This summer, Adamson, who was ultimately defrocked and now resides in Rochester, Minn., was deposed once again by Anderson. He has admitted to sexually abusing more than a dozen boys at various parishes from shortly after he was ordained in the late 1950s through the early 1980s.
In the videotaped deposition, Adamson is shown sipping a diet soda as he nonchalantly acknowledges molesting kids.
"I looked at it more as a sin than a crime," Adamson said, pretty much echoing how the church has until recently looked upon such misconduct by its priests.
AT LAST, HEARTFELT EMBRACES
But Monday was a day to look forward instead of backward.
Anderson, flanked by Cozzens, Lachowitzer, two survivors and others, spoke about a 17-point child protection plan the church has pledged to follow. It essentially ranges from notifying law enforcement when an allegation is made to continuing a church policy "prohibiting employees and volunteers from being alone with any unrelated minor while serving as an employee or volunteer of the archdiocese or a parish, subject to common sense exceptions."
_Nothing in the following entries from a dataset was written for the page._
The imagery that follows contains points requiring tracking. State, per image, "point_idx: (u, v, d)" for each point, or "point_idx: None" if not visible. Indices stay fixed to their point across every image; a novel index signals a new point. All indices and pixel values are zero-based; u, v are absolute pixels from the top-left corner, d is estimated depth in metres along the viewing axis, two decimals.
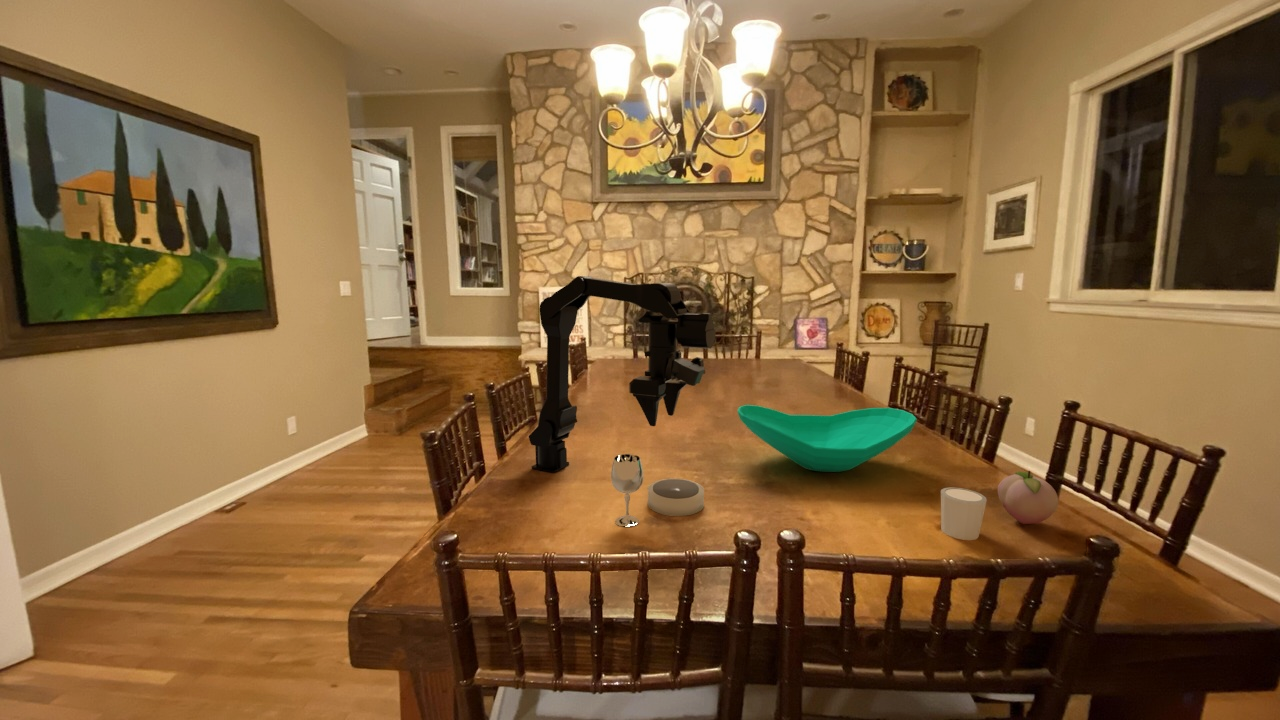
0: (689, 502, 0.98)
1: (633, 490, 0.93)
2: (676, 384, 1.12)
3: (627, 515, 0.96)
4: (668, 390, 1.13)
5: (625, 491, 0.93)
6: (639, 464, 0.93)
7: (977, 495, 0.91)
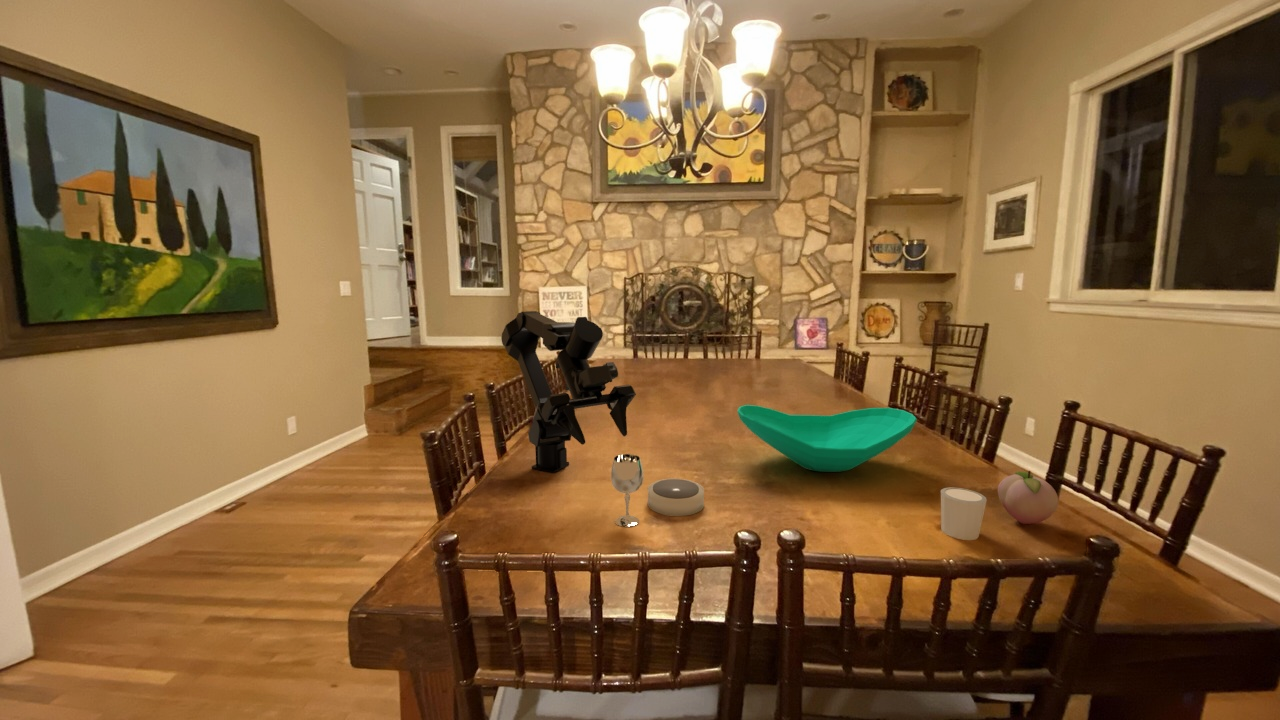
0: (689, 502, 0.98)
1: (633, 490, 0.93)
2: (617, 403, 1.06)
3: (627, 515, 0.96)
4: (615, 414, 1.06)
5: (625, 491, 0.93)
6: (639, 464, 0.93)
7: (977, 495, 0.91)
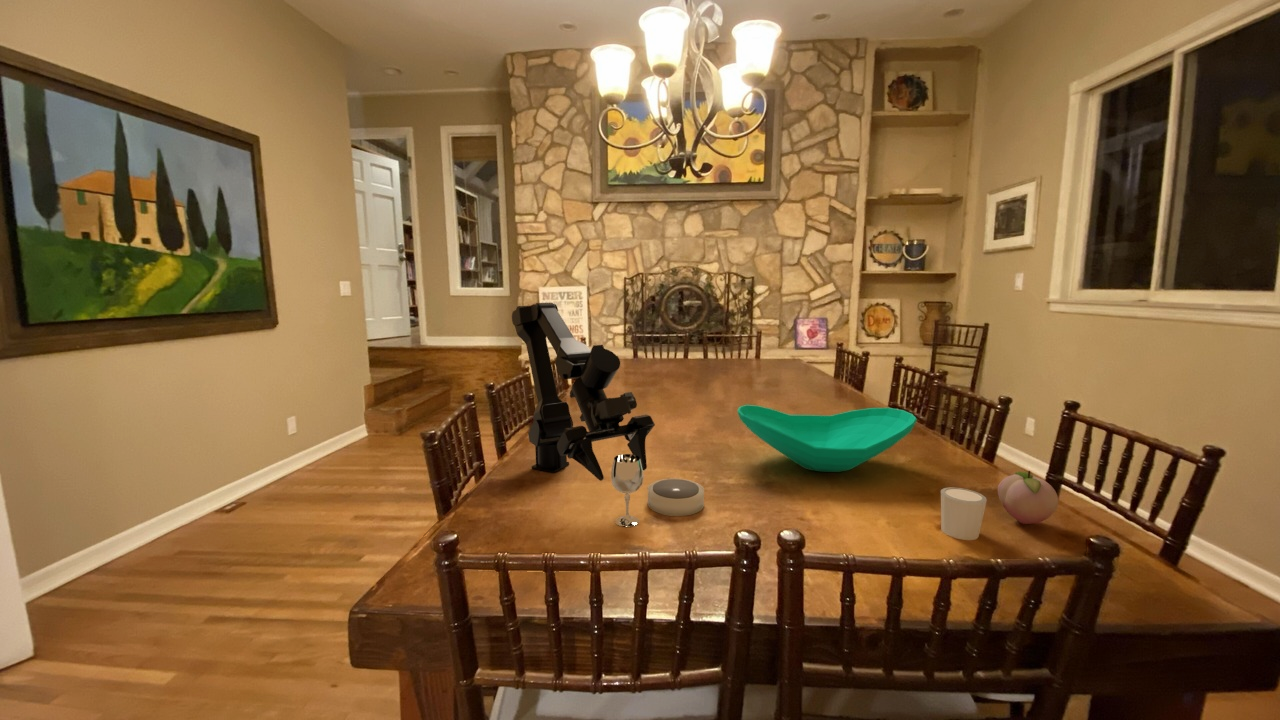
0: (689, 502, 0.98)
1: (633, 490, 0.93)
2: (635, 434, 1.01)
3: (627, 515, 0.96)
4: (633, 446, 1.01)
5: (625, 491, 0.93)
6: (639, 464, 0.93)
7: (977, 495, 0.91)
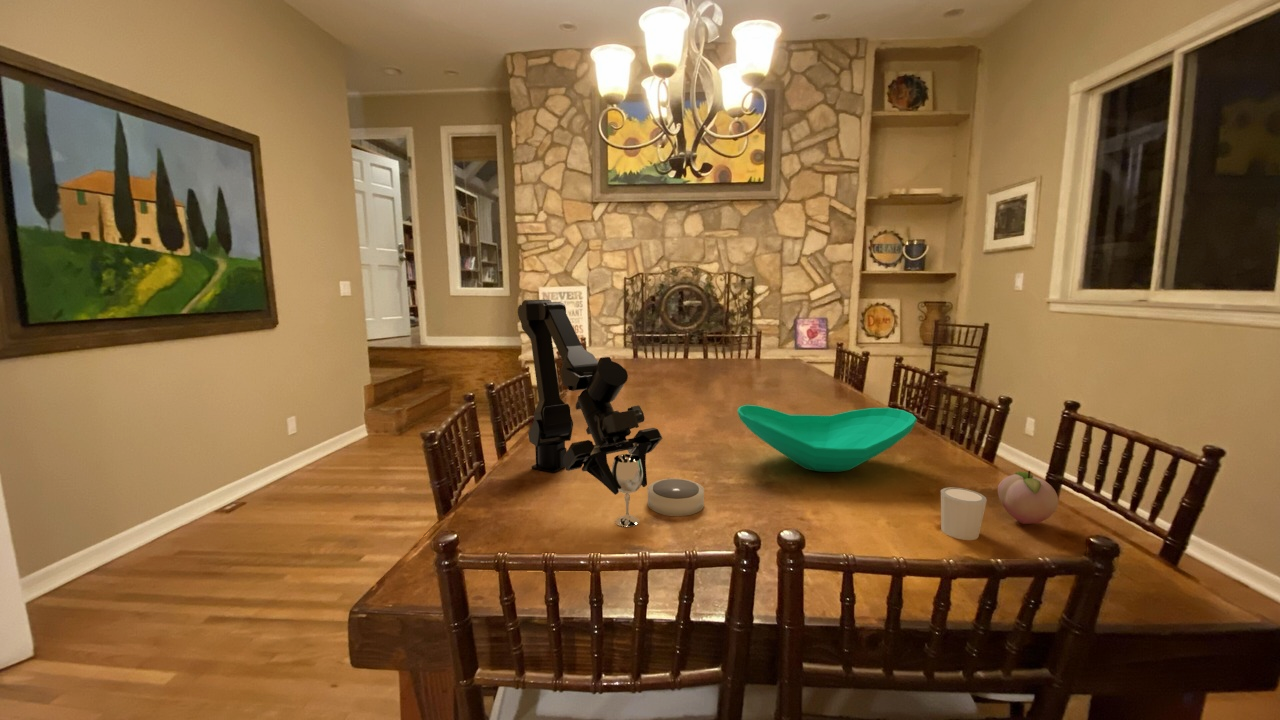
0: (689, 502, 0.98)
1: (633, 490, 0.93)
2: (635, 450, 0.98)
3: (627, 515, 0.96)
4: None
5: (625, 491, 0.93)
6: (639, 464, 0.93)
7: (977, 495, 0.91)
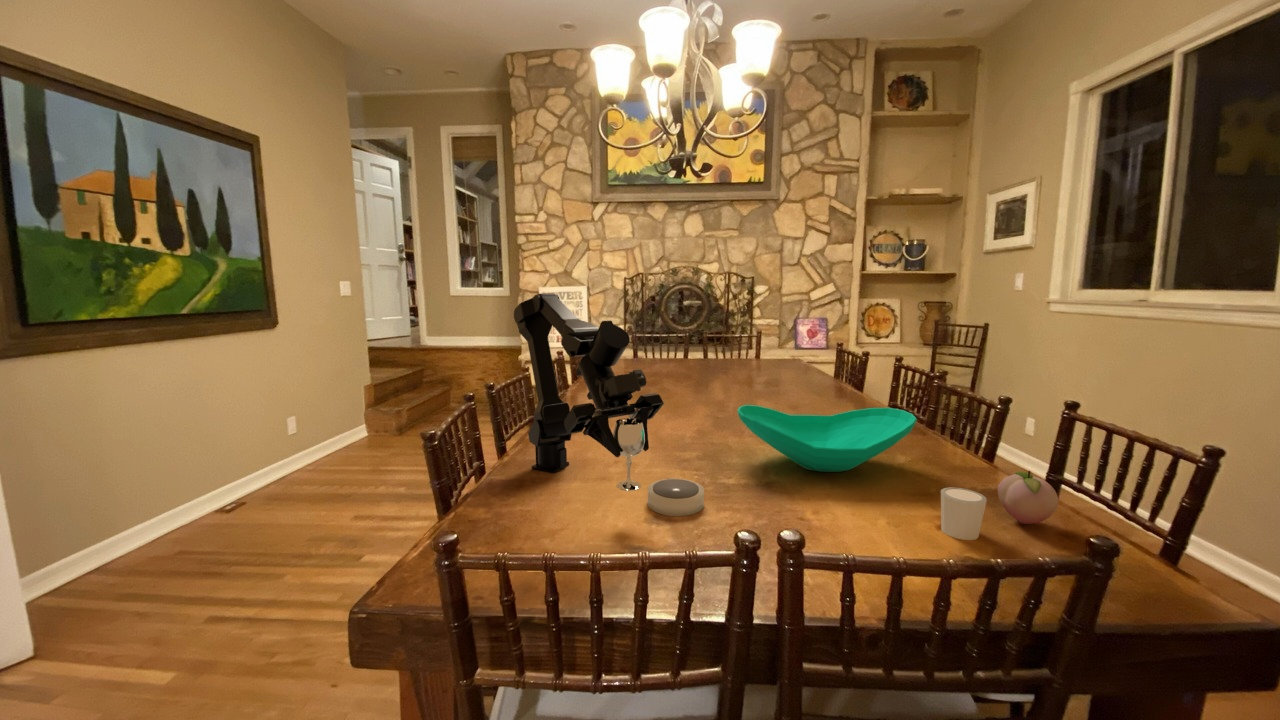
0: (689, 502, 0.98)
1: (635, 453, 0.92)
2: (637, 414, 0.98)
3: (629, 479, 0.95)
4: None
5: (627, 454, 0.92)
6: (641, 427, 0.92)
7: (977, 495, 0.91)
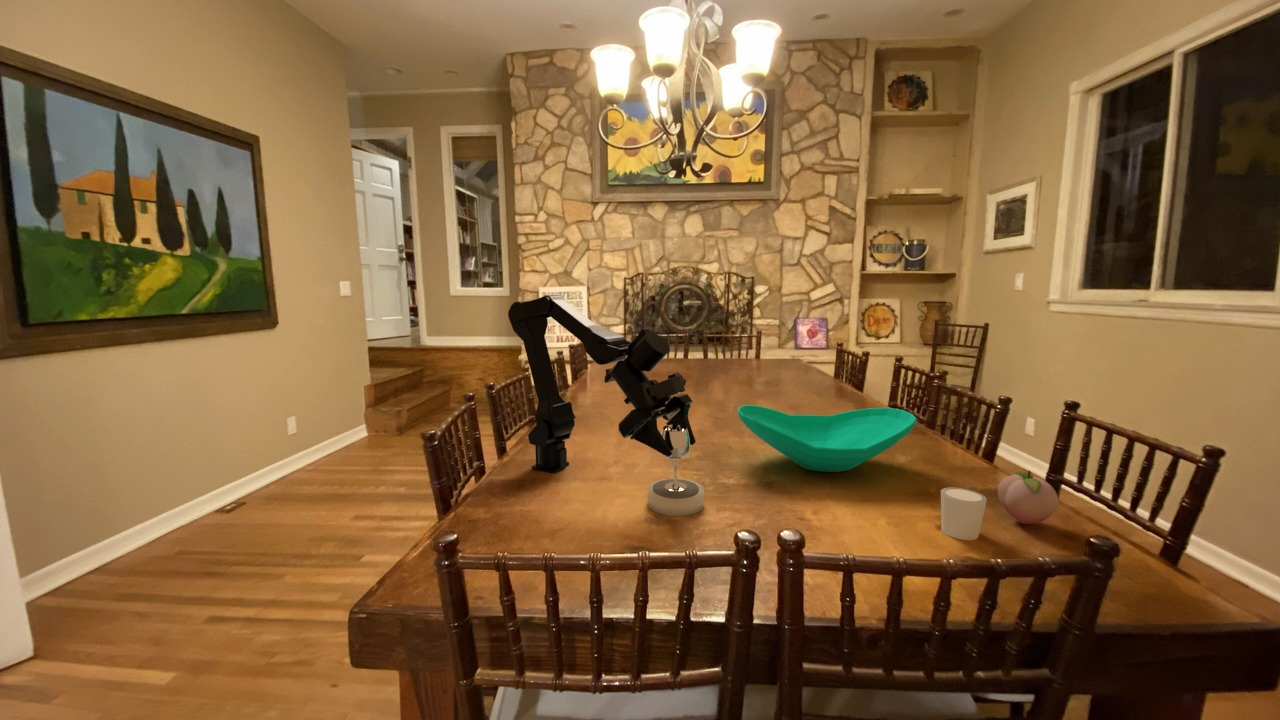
0: (689, 502, 0.98)
1: (685, 456, 1.01)
2: (678, 413, 1.07)
3: (676, 481, 1.03)
4: (676, 424, 1.07)
5: (679, 458, 1.00)
6: (687, 431, 1.01)
7: (977, 495, 0.91)
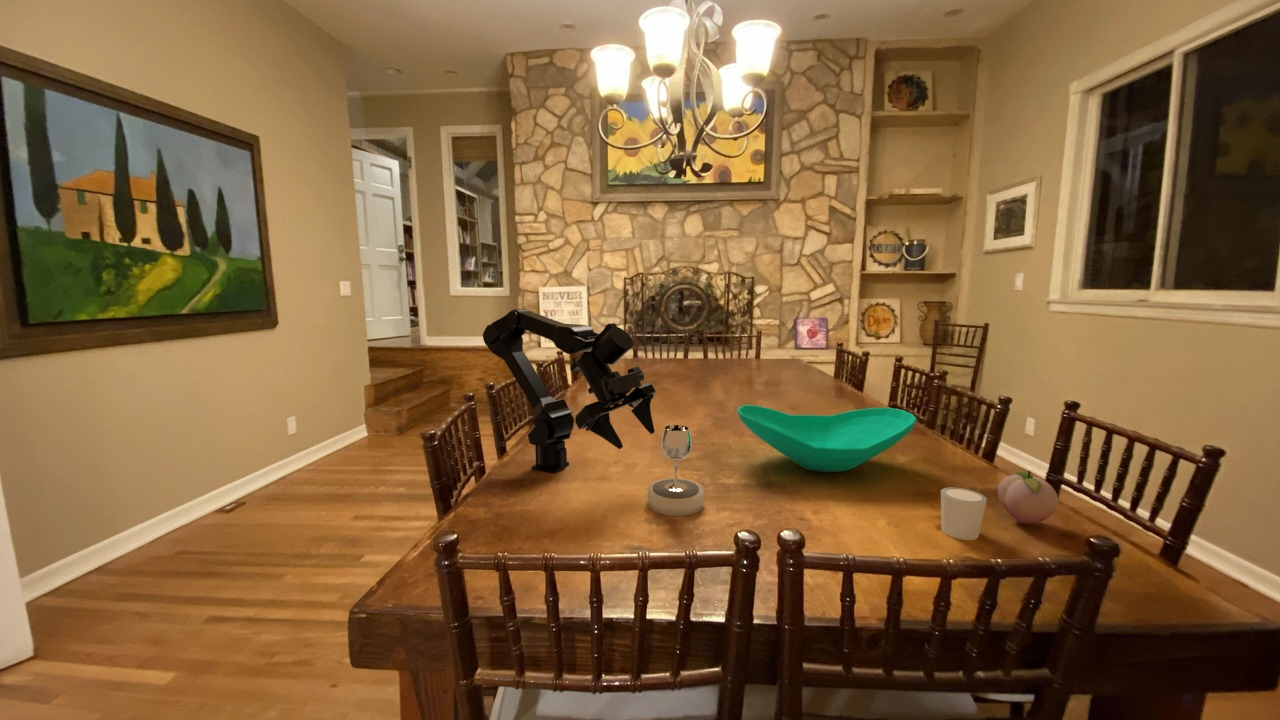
0: (689, 502, 0.98)
1: (686, 456, 1.01)
2: (640, 402, 1.12)
3: (676, 481, 1.03)
4: (639, 412, 1.12)
5: (680, 458, 1.00)
6: (689, 432, 1.01)
7: (977, 495, 0.91)
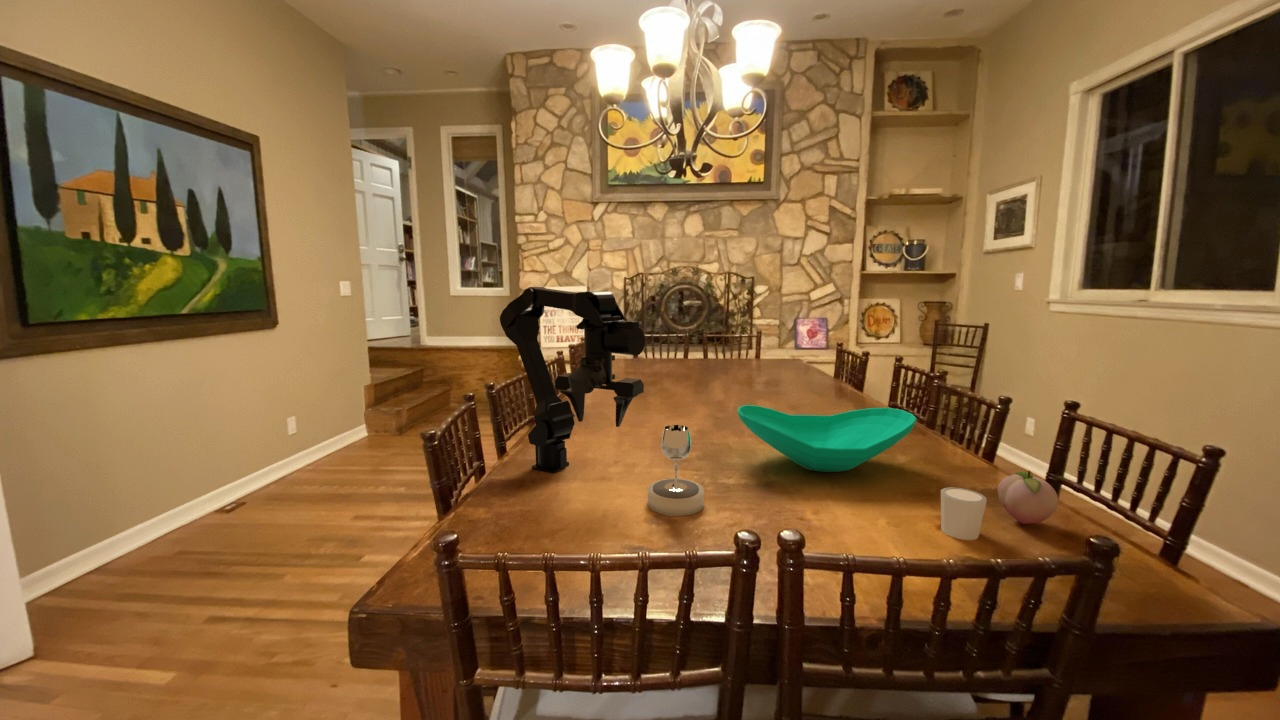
0: (689, 502, 0.98)
1: (686, 456, 1.01)
2: None
3: (676, 481, 1.03)
4: None
5: (679, 458, 1.00)
6: None
7: (977, 495, 0.91)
Cozzens publicly apologized on behalf of the church. Lachowitzer, whom several insiders and outsiders credit with bringing a reformist streak to the issue of clergy abuse when he assumed his post in November, spoke about the church's renewed commitment to healing and to justice.
"I invite all of us to work together, to be the eyes and be the ears and the voices for the safety of all of our children wherever they may be," he said. "I pray that the darkness of the past be overcome by the light of this new day."
Anderson heaped praise on many present in the room. He thanked Jennifer Haselberger, the former chancellor for canonical affairs who a year ago bared the archdiocese's mishandling of recent priest abuse cases. He praised Charlie Rogers, a lawyer working for the archdiocese who pushed for the settlement and the plan. He praised state Rep. Steve Simon, DFL-Hopkins, who authored the child-victim bill.
But he mostly praised the group of former child abuse survivors in the room, men now in middle age and older who lined up at one point to receive heartfelt handshakes and embraces from Cozzens and Lachowitzer.
"It was your willingness to share your secret, it was your willingness to take action for the sake of other kids that caused ... hundreds of others to come forward," Anderson said.
One of them was Al Michaud, who 37 years ago was abused by another Twin Cities priest.
"This landmark case is truly for the survivors of clergy abuse," he said. "This settlement and this framework give survivors what we have wanted all along: as a way to come forward without being shamed, judged and dismissed, and I hope this is a fresh start for survivors.
"And no longer will we be ridiculed or challenged and beaten down by the church because the church is no longer our enemies," he added. "They are our allies."
He admitted he is skeptical, "but I hope that everything that I am hearing today is true."